Can we generalize this to:
if N>3^n and N = 0 (mod 3), then N = 0 (mod 3^{n+1})?

13. Jan 4, 2005

### matt grime

This is realiant on N being a square, you realize, and nothing to do with N being greater than some power of three, nor for that matter is it to do with 3.

Let N be the n'th power of q where q is an integer. Write q as the product of primes, now, what is the decomposition of N relative to q?

For example, let n=3 so we#re considering cubes. What are some cubes? 8, 27, 216. How may times do 2 and 3 occur each decomposition? it's always a multiple of n isn't it?

14. Jan 4, 2005

### daster

I know this might sound naive, but why is that?

Wait, nevermind... I figured it out.

So, to sum up, if q divides p^n then so does q^n?

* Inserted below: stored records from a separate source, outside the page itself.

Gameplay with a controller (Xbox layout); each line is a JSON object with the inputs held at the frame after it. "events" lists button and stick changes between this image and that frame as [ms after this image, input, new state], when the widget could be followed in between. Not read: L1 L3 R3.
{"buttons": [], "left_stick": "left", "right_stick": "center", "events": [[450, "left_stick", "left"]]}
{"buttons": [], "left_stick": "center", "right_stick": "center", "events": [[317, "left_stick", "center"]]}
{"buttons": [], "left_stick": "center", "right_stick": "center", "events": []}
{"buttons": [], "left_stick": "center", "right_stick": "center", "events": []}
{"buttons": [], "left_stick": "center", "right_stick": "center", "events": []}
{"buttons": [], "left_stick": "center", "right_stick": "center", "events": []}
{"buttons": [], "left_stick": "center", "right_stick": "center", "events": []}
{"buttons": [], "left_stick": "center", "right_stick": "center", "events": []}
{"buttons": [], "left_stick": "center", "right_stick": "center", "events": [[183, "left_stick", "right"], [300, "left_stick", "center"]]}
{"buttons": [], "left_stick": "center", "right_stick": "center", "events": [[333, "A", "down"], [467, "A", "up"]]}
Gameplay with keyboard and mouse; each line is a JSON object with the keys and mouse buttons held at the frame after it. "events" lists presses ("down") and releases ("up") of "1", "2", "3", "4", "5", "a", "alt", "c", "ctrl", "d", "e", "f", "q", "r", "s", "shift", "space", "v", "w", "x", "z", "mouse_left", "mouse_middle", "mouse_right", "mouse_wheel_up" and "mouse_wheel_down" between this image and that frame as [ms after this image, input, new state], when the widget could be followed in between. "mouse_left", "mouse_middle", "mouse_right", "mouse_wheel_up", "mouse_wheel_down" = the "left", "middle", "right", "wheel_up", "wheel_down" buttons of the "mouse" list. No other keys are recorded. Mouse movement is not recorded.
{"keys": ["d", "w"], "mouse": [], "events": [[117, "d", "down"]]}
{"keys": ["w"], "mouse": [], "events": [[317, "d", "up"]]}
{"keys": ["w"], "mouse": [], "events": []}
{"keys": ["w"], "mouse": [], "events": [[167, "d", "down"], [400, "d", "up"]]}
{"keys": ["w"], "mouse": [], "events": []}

Thanks for all your help matt.

Last edited by a moderator: Jan 4, 2005
15. Jan 4, 2005

### matt grime

Did you write out q as a product of primes? Raise it to the power n? What do you get?

for instance if q=12=2^2.3, then q^3= 2^^.3^3 doesn't it?

16. Jan 4, 2005

### matt grime

in response to your last corrected qusetion, only if the divisor is a prime, it is one of the equivalent criteria for being prime (in the integers)

17. Jan 4, 2005

### daster

Yeah, naturally.

Thanks again.

18. Jan 4, 2005

### Rogerio

And it is not!
As I had said, if a number ends in 3, it is not a perfect square.

There is no n>4 which satisfies your equation.

19. Jan 4, 2005

### daster

Yes, sorry, that's what I meant. :rofl:

20. Jan 5, 2005

### daster

matt,
S = 33 (mod 10), but does S really need to be divisible by 3? 43 = 33 (mod 10), but 43 isn't divisible by 3.

21. Jan 6, 2005

### matt grime

what proof? I didn't say that I'd proved it, I offered two things for you to think about that might prove it. One of them does more easily than the other. I've no idea if the sum of the first r!'s is not divisible by 9 or not, but that seems a reasonable thing to consider. Divisbility by 3 and the modulo 10 bit are completely unrelated. The mod 10 bit proves it straightforwardly.

And I've no idea what's puzzling you in your question. Of course there's no reason for two numbers in the equivalence class of 3 mod 10 to both be divisible by 3, there's no reason for either of them to be divisible by 10. IF they are both divisible by 3, so is their difference, which, by definition, is also divislbe by 10, and hence by 30. And?

Last edited: Jan 6, 2005
22. Jan 6, 2005

### daster

Oh, sorry. I misread what you posted. I know that the mod 10 bit proves (since 33 isn't a square mod 10), but I thought you'd approached it from a different angle.

23. Jan 6, 2005

### matt grime

I had. A little check, which I intended you to do demonstrates the div by 9 thing doesn't actually help.